EXERCÍCIO PROPOSTO 1:
Diz se cada afirmação concorda com o excerto sobre o Goldman Sachs, respondendo sim ou não e citando as palavras do excerto que o decidem.
(a) O Goldman Sachs começou a ajudar a Grécia a encobrir o défice a partir de 2002.
(b) Em 2005, o Goldman Sachs vendeu os swaps a um banco espanhol.
(c) O excerto apresenta a atuação do Goldman Sachs no caso BES como um evento excepcional.
EXERCÍCIO PROPOSTO 2:
Mostra todas as linhas dos registos que contêm a palavra "with".

EXCERTO:
□ □ □ □ □
Esta atuação do Goldman Sachs no caso BES não representa um evento excepcional. Pelo contrário, a história deste banco norte-americano é pautada de inúmeros 'casos' e passagens por 'portas giratórias' (entre política e finanças) que favorecem o 'insider trading' e o 'inside job'.

Abutres
O Goldman Sachs tem surgido, direta ou indiretamente, relacionado com as mais polémicas operações desde que eclodiu a crise financeira: entre outras, o swap grego ou o caso Abacus.
A troco de uma elevada comissão, a partir de 2002, o Goldman Sachs 'ajudou' a Grécia a encobrir os reais números do défice, através de 'swaps' cambiais com taxas de câmbio fictícias, o que na prática permitiu a este país aumentar a sua dívida sem reportar esses valores a Bruxelas. Em 2005 vendeu os 'swaps' a um banco grego protegendo-se assim de um eventual incumprimento por parte de Atenas. No início de 2010, e ao mesmo tempo que desempenhavam a função de consultores dos Governos, os analistas do Goldman recomendaram aos seus clientes a aposta em 'credit-default swaps' (CDS) sobre dívida de bancos gregos, portugueses e espanhóis. Estes CDS são instrumentos que permitem ganhar dinheiro com o agravamento das condições financeiras de determinado país.
□ □ □ □ □
REGISTOS A TRATAR:

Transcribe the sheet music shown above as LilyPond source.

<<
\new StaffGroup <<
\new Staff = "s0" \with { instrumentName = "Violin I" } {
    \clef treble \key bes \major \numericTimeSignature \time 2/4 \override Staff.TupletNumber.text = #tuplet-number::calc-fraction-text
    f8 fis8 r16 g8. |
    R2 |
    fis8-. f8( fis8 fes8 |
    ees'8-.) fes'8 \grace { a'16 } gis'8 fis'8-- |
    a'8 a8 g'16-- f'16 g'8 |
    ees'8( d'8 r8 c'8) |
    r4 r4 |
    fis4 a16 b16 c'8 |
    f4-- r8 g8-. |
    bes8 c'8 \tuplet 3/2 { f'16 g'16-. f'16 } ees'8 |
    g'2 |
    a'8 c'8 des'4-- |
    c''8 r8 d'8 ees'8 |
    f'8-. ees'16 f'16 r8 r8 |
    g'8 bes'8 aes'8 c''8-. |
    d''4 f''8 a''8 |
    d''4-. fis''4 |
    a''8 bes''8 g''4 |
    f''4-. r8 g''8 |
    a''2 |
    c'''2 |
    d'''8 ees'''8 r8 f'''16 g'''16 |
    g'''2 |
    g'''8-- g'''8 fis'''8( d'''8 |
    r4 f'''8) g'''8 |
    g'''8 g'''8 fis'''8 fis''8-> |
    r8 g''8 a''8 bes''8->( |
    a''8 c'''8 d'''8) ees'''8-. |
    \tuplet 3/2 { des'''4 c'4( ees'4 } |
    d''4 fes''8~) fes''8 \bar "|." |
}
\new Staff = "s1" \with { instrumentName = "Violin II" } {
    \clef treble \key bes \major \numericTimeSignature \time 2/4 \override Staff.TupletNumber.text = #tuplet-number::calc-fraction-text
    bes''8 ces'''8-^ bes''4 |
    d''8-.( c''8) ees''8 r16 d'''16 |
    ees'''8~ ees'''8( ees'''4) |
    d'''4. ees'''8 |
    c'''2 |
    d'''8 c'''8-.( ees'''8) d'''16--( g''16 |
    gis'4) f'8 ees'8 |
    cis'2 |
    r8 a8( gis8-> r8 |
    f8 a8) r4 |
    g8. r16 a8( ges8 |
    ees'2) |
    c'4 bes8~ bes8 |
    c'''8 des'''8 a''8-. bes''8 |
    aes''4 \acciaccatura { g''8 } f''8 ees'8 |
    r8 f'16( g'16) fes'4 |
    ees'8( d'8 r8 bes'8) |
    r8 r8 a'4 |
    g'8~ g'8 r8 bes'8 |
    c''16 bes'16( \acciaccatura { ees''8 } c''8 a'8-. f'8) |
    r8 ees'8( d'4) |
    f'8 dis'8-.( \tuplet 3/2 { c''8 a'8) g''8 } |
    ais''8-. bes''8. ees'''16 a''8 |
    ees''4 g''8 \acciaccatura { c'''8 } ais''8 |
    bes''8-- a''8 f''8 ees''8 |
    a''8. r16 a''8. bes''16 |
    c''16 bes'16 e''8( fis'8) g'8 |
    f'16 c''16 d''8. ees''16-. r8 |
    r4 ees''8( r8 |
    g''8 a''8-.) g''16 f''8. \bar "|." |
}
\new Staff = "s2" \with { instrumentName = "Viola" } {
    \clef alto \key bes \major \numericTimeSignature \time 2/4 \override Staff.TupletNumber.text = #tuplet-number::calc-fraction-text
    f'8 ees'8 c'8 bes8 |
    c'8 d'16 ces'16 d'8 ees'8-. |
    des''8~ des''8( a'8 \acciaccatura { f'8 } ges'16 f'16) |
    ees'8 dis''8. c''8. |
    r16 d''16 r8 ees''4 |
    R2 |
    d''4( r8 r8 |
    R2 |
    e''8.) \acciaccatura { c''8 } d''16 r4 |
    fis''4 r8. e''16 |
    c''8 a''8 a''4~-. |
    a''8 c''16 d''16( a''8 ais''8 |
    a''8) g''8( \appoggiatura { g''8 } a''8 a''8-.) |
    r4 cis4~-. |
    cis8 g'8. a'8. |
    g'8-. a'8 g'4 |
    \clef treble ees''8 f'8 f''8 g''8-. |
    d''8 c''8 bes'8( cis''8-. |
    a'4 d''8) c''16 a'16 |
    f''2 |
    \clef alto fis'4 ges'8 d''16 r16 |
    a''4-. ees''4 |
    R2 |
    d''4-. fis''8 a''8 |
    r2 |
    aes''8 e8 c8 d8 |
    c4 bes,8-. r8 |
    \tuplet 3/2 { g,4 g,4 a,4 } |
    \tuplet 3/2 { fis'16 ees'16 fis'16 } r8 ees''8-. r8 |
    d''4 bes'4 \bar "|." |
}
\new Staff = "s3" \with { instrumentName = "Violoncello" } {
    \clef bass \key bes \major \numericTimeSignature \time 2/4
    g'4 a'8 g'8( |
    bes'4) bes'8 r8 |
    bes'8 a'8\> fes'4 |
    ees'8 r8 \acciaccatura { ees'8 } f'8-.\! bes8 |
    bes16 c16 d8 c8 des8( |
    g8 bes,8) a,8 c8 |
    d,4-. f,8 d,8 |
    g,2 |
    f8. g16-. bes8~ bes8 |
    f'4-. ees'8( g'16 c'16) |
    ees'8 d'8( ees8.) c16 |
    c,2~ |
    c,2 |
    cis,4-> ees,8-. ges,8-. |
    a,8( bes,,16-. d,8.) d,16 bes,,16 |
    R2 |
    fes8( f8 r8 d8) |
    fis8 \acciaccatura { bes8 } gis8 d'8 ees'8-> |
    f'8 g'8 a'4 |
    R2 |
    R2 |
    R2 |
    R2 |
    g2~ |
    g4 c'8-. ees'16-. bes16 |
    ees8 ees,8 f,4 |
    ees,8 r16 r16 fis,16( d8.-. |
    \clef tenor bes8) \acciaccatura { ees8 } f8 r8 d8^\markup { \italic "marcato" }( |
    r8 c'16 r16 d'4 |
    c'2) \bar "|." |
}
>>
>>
□ □ □ □ □
RESULTADO FINAL 1:
(a) Sim: “a partir de 2002, o Goldman Sachs 'ajudou' a Grécia a encobrir os reais números do défice”.
(b) Não: “Em 2005 vendeu os 'swaps' a um banco grego”.
(c) Não: “Esta atuação do Goldman Sachs no caso BES não representa um evento excepcional”.

RESULTADO FINAL 2:
\new Staff = "s0" \with { instrumentName = "Violin I" } {
\new Staff = "s1" \with { instrumentName = "Violin II" } {
\new Staff = "s2" \with { instrumentName = "Viola" } {
\new Staff = "s3" \with { instrumentName = "Violoncello" } {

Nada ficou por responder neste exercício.